Corina respondeu apenas com um gesto de cabeça. Cinco minutos depois saía apressada, com ar ligeiro e receoso de quem sai de um lugar escuro, onde foi pecar.

Meia hora depois batiam discretamente à porta da casinha. Santinha, que estava só, tendo a dona da casa ido dar umas voltas, foi quem abriu. Era o poeta.

Entrou com o chapéu numa das mãos e a bengala e as luvas na outra, muito tímido, e ficou tão atrapalhado quando deu de face com aquela mulher tentadora que o esperava, que deixou cair a cartola. Tinha-se vestido a capricho e rescendia a new mown hay.

— Entre, meu senhor, no tugúrio humilde onde a sua escrava o espera impaciente - exclamou Santinha, com proposital afetação cômica, para pô-lo à vontade; e tomou-lhe os objetos que tanto o embaraçavam.

— Demorei-me? - perguntou ele, para dizer alguma coisa.

— Não, foi pontual como um inglês.

— O poeta enxugava a fronte com fervor, enquanto pensava: "Sou uma besta. Já devia ter-lhe dado um beijo, ao entrar. Mas agora é ridículo. Daqui a pouco".

Aquele acanhamento encantava a experimentada senhora: gostava de iniciar neófitos nos mistérios venusinos.

— Então, não me dá um beijo? É preciso que eu lhe peça?

O pobre rapaz, que se sentara, decidiu-se então. Tomou-a sobre os joelhos e beijou-a longamente, demoradamente, nos olhos, nos cabelos, na boca, na parte nua do colo. Santinha fechava os olhos, quebrada, rendida, murmurando:

— Como eu te amo! Tu me matas, Ferry, tu me matas! Não imaginas, não podes imaginar como te quero, como te amo! És o meu primeiro amor, juro-te.

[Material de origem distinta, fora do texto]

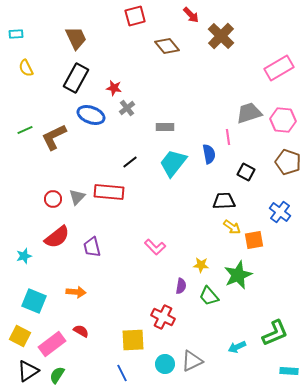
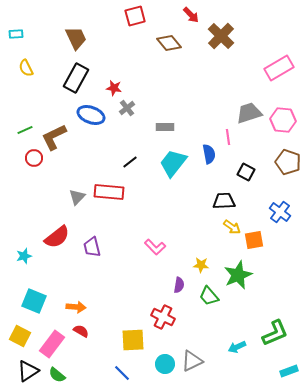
brown diamond at (167, 46): moved 2 px right, 3 px up
red circle at (53, 199): moved 19 px left, 41 px up
purple semicircle at (181, 286): moved 2 px left, 1 px up
orange arrow at (76, 292): moved 15 px down
pink rectangle at (52, 344): rotated 16 degrees counterclockwise
cyan rectangle at (289, 371): rotated 24 degrees counterclockwise
blue line at (122, 373): rotated 18 degrees counterclockwise
green semicircle at (57, 375): rotated 84 degrees counterclockwise
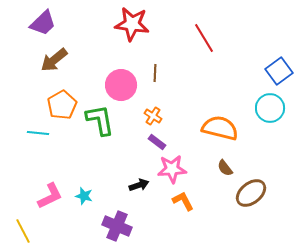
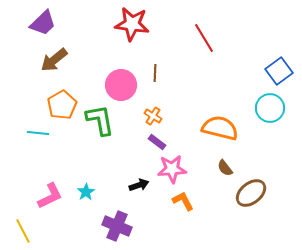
cyan star: moved 2 px right, 4 px up; rotated 24 degrees clockwise
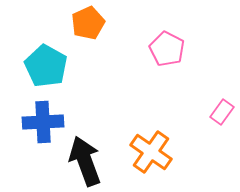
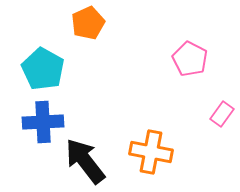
pink pentagon: moved 23 px right, 10 px down
cyan pentagon: moved 3 px left, 3 px down
pink rectangle: moved 2 px down
orange cross: rotated 24 degrees counterclockwise
black arrow: rotated 18 degrees counterclockwise
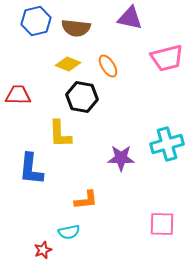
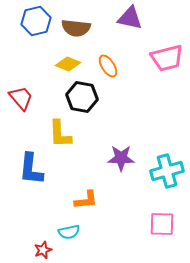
red trapezoid: moved 3 px right, 3 px down; rotated 48 degrees clockwise
cyan cross: moved 27 px down
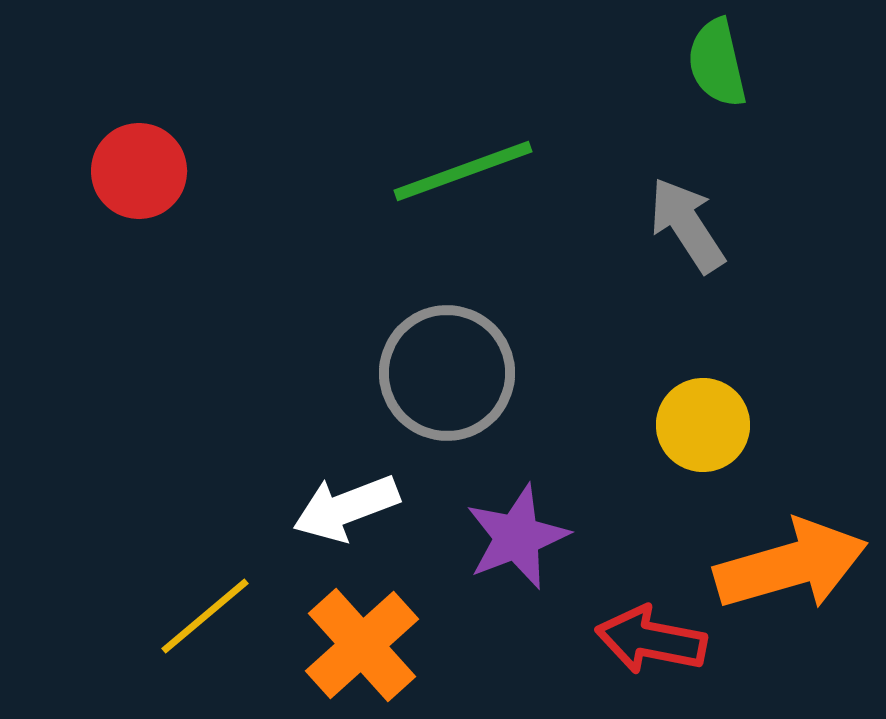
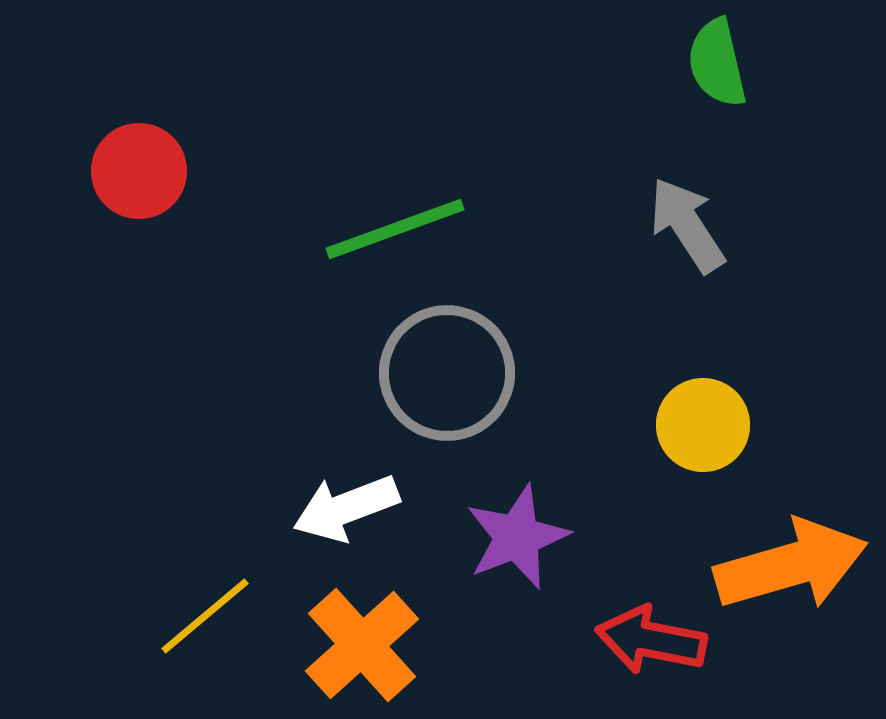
green line: moved 68 px left, 58 px down
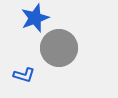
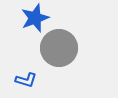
blue L-shape: moved 2 px right, 5 px down
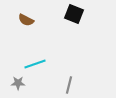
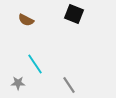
cyan line: rotated 75 degrees clockwise
gray line: rotated 48 degrees counterclockwise
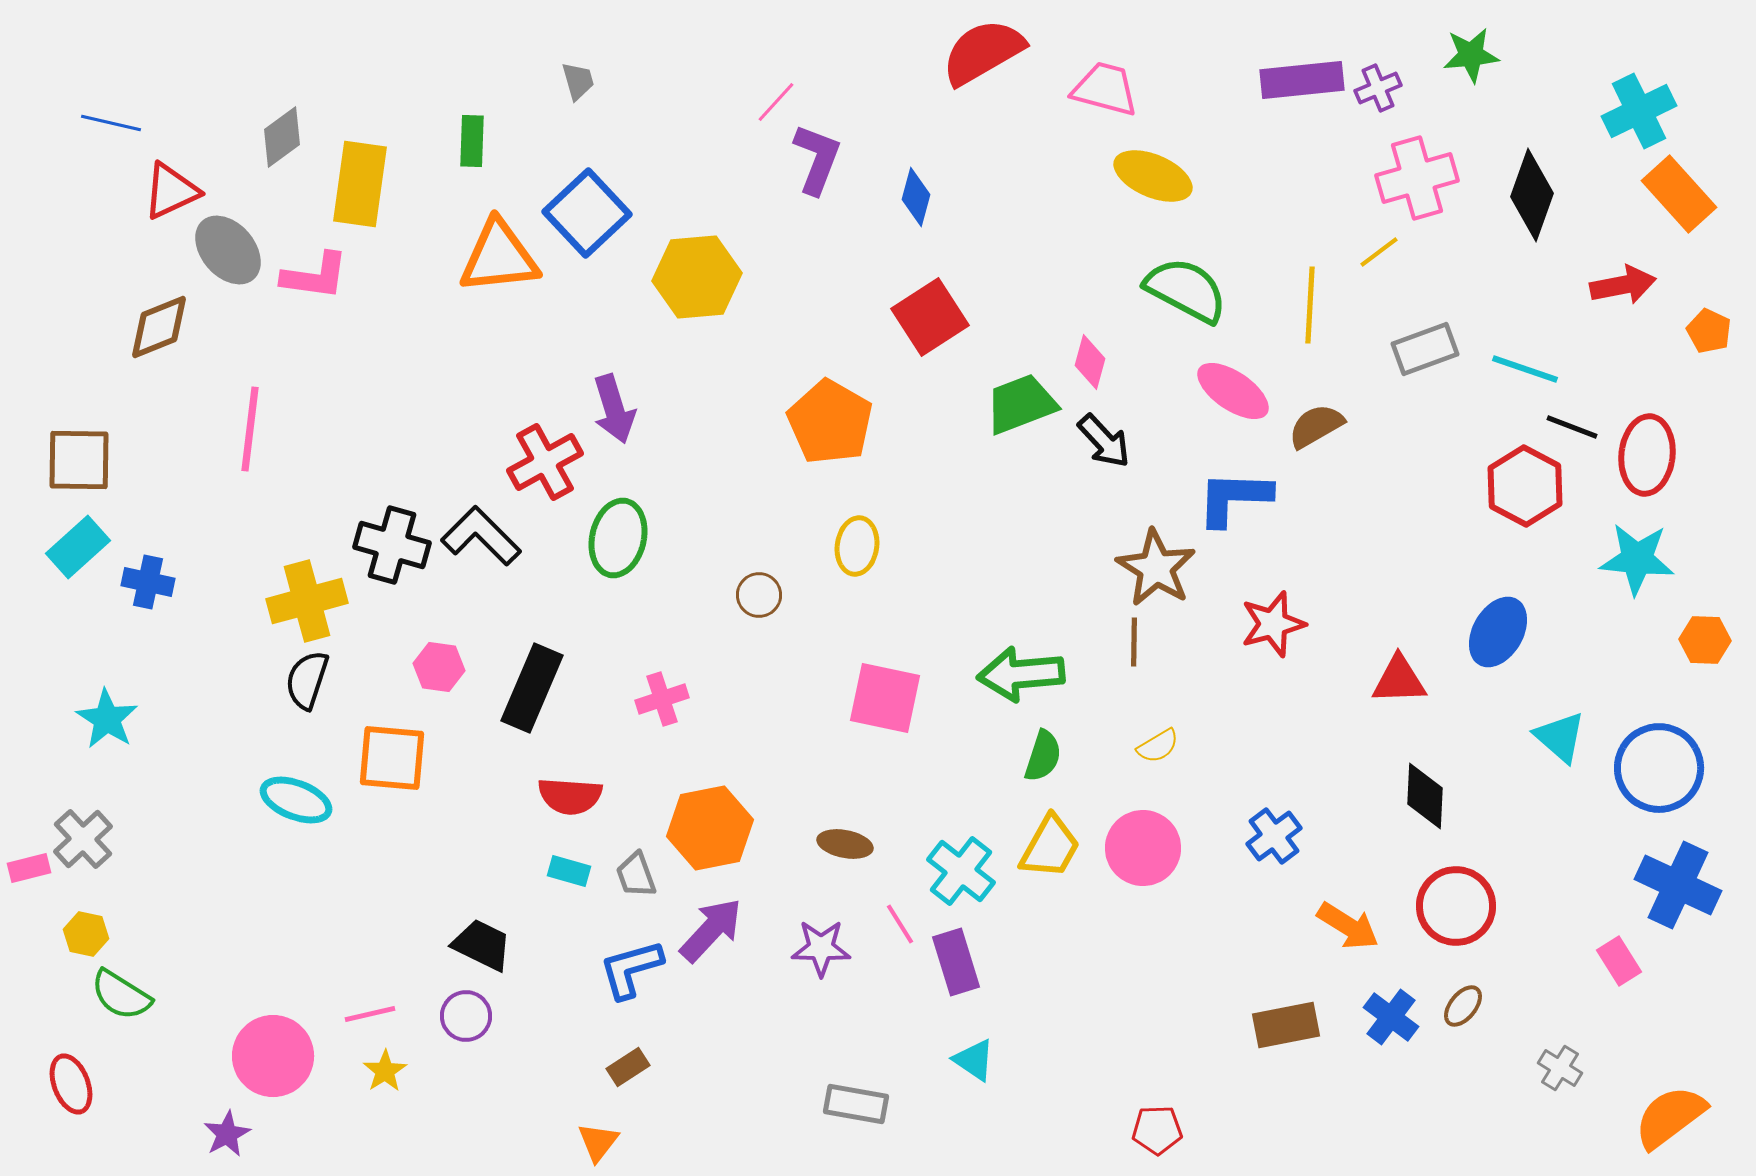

Oh! Eu sou uma desgraçada! Fiz um casamento desastrado. Meu marido é um burguês grosseiro, materialão, que não compreende, que nunca suspeitou sequer as riquezas ocultas em meu coração. Tanto pior para ele! E a ti, meu adorado poeta, a ti somente que eu as desvendarei... Sou tua amante, tua escrava, uma coisa tua! Mas dize-me: amas-me também um pouco? Dize!

— Adoro-te, Santinha. És a minha luz, o meu sol, o fanal que me ilumina a vida. Queres uma prova? Ouve estes versos.

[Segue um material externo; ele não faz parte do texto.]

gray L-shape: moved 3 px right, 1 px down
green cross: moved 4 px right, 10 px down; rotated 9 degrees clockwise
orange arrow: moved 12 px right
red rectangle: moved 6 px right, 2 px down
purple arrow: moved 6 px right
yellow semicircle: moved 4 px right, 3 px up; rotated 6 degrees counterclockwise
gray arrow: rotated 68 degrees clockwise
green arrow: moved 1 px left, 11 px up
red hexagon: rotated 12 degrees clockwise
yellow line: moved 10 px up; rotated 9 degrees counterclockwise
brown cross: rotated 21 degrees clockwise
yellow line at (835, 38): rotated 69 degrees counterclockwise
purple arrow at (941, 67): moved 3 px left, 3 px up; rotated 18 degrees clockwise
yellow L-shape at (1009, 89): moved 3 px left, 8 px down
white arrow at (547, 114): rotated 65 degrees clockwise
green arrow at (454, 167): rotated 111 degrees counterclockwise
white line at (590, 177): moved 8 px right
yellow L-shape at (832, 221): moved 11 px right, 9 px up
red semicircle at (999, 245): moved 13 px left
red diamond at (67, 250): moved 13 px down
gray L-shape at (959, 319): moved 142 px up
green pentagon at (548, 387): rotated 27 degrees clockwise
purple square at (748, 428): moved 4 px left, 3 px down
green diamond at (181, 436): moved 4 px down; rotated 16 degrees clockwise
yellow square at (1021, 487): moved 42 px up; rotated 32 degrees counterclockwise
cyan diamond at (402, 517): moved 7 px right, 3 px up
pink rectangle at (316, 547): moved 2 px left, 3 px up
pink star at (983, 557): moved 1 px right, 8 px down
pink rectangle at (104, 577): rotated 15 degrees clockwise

E sacou do bolso uma folha de papel cor-de-rosa com um friso dourado, dobrada ao meio. Desdobrou-a e começou a ler, com as pernas um pouco dormentes do peso do corpo amado:

Flor que te abriste, perfumosa e bela,

No areal adusto do meu peito enfermo,

Do meu céu negro radiosa estrela,

Que vens lenir o meu sofrer sem termo...

Cada estrofe era pontuada de beijos, a cada verso correspondia uma exclamativa de admiração de Santinha.

Fazia um calor de forno na salinha de dona Miquelina. E o trovador sem decidir-se... Por fim, Santinha observou-lhe:

— Como transpiras! Por que não tiras o paletó? Estamos completamente sós. Temos duas horas para estarmos juntos - as primeiras, meu amor!

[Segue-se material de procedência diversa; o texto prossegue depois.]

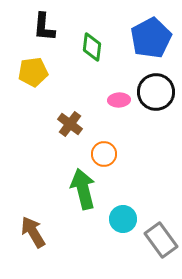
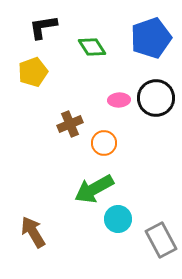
black L-shape: moved 1 px left; rotated 76 degrees clockwise
blue pentagon: rotated 9 degrees clockwise
green diamond: rotated 40 degrees counterclockwise
yellow pentagon: rotated 12 degrees counterclockwise
black circle: moved 6 px down
brown cross: rotated 30 degrees clockwise
orange circle: moved 11 px up
green arrow: moved 11 px right; rotated 105 degrees counterclockwise
cyan circle: moved 5 px left
gray rectangle: rotated 8 degrees clockwise
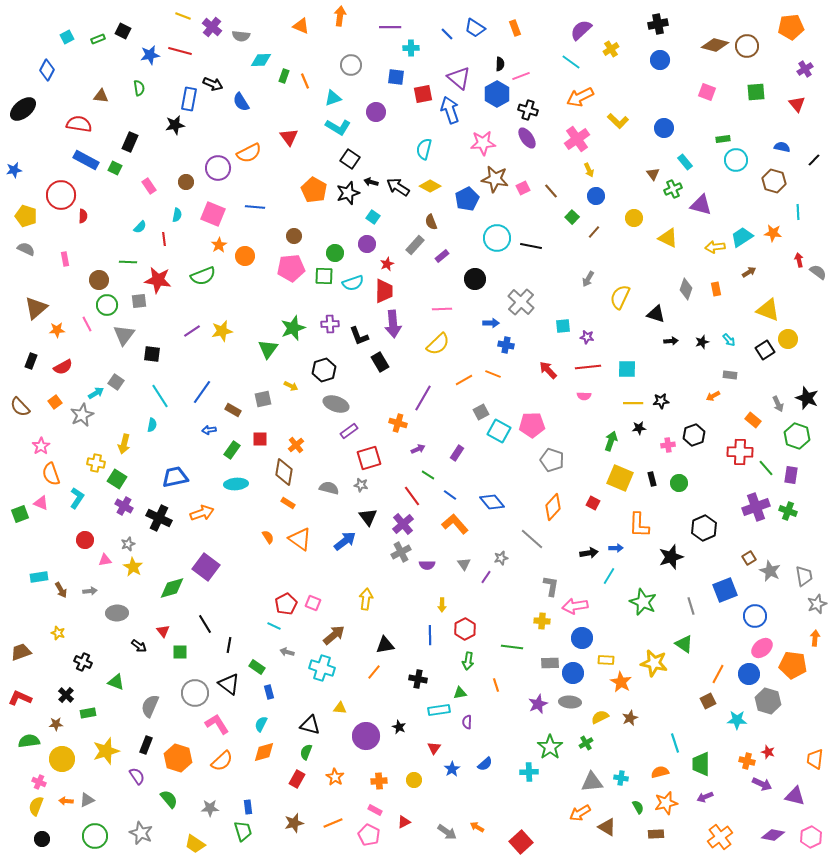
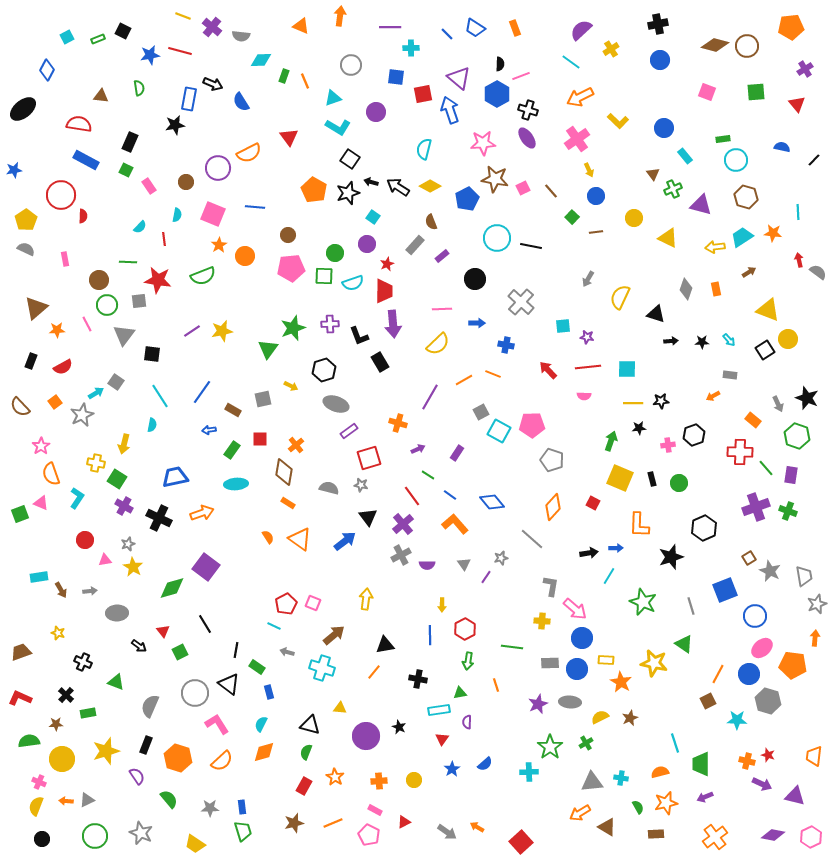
cyan rectangle at (685, 162): moved 6 px up
green square at (115, 168): moved 11 px right, 2 px down
brown hexagon at (774, 181): moved 28 px left, 16 px down
yellow pentagon at (26, 216): moved 4 px down; rotated 20 degrees clockwise
brown line at (594, 232): moved 2 px right; rotated 40 degrees clockwise
brown circle at (294, 236): moved 6 px left, 1 px up
blue arrow at (491, 323): moved 14 px left
black star at (702, 342): rotated 16 degrees clockwise
purple line at (423, 398): moved 7 px right, 1 px up
gray cross at (401, 552): moved 3 px down
pink arrow at (575, 606): moved 3 px down; rotated 130 degrees counterclockwise
black line at (229, 645): moved 7 px right, 5 px down
green square at (180, 652): rotated 28 degrees counterclockwise
blue circle at (573, 673): moved 4 px right, 4 px up
red triangle at (434, 748): moved 8 px right, 9 px up
red star at (768, 752): moved 3 px down
orange trapezoid at (815, 759): moved 1 px left, 3 px up
red rectangle at (297, 779): moved 7 px right, 7 px down
blue rectangle at (248, 807): moved 6 px left
orange cross at (720, 837): moved 5 px left
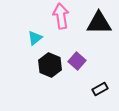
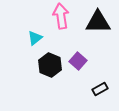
black triangle: moved 1 px left, 1 px up
purple square: moved 1 px right
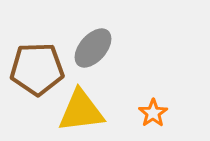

Foi então que o poeta deu com a alcova aberta sobre a sala, mostrando uma velha marquesa, comum, sem dossel, com a sua colcha de chita verde e vermelha e as grandes almofadas brancas. Ergueu-se, erguendo a amante, e a foi levando docemente, trêmulo, com as pernas quase esquecidas, suando em bagas.